About 3.3 million activity trackers were sold between April 2013 and March 2014, according to the NPD Group. Sales are projected to reach more than $1 billion in 2014.
The devices won’t jump-start the activity levels of fitness enthusiasts, who have been the first to embrace the activity tracker, said Kevin Tillmann, senior research analyst for the Consumer Electronic Association. Instead, they help them reach their fitness goals.
People with specific athletic training goals may prefer a sports watch or GPS-enabled device, because they can be paired with a heart rate monitor chest strap that provides more accurate information, McIntyre said.

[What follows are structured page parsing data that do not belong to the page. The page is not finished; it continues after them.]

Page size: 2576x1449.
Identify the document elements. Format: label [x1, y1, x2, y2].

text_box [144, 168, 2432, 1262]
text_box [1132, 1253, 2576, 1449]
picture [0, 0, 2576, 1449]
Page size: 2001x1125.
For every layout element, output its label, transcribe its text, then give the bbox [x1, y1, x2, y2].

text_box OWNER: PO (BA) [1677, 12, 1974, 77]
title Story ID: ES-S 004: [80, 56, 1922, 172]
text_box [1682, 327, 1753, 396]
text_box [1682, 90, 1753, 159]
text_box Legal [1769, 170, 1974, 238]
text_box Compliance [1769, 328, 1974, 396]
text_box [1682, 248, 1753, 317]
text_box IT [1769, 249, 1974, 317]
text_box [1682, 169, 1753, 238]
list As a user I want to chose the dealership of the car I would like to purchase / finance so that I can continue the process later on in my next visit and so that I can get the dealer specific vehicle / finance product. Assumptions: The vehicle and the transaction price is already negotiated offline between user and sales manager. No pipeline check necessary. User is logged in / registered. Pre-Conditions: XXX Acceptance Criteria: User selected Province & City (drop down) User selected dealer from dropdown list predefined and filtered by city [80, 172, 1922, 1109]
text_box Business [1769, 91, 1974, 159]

However, using an activity tracker can motivate people who aren’t already active.
“What’s great about this is that there are so many of us who don’t have time to exercise. I don’t have time to sleep,” McIntyre says. “If I have one of these devices that’s helping me track the exercise I do in a day, maybe I can find small little ways to get more exercise in my life. I believe this is an important way that these can help regular people who aren’t so much into fitness.”
Former American Heart Association president Donna Arnett, Ph.D., has worn her activity tracker since January 2013 and said she’s never without it unless it’s charging.
“It keeps me walking — I have a set of friends that I compete with and I try very hard to stay on top,” said Arnett, also professor and chair of the Department of Epidemiology at the University of Alabama at Birmingham’s School of Public Health. Her goals are to walk 15,000 steps a day and get at least 6 hours of sleep every night.
Most current users wear their trackers every day, finding they help them stay motivated, monitor progress towards fitness goals, and track the amount and intensity of physical activity, according to a CEA survey.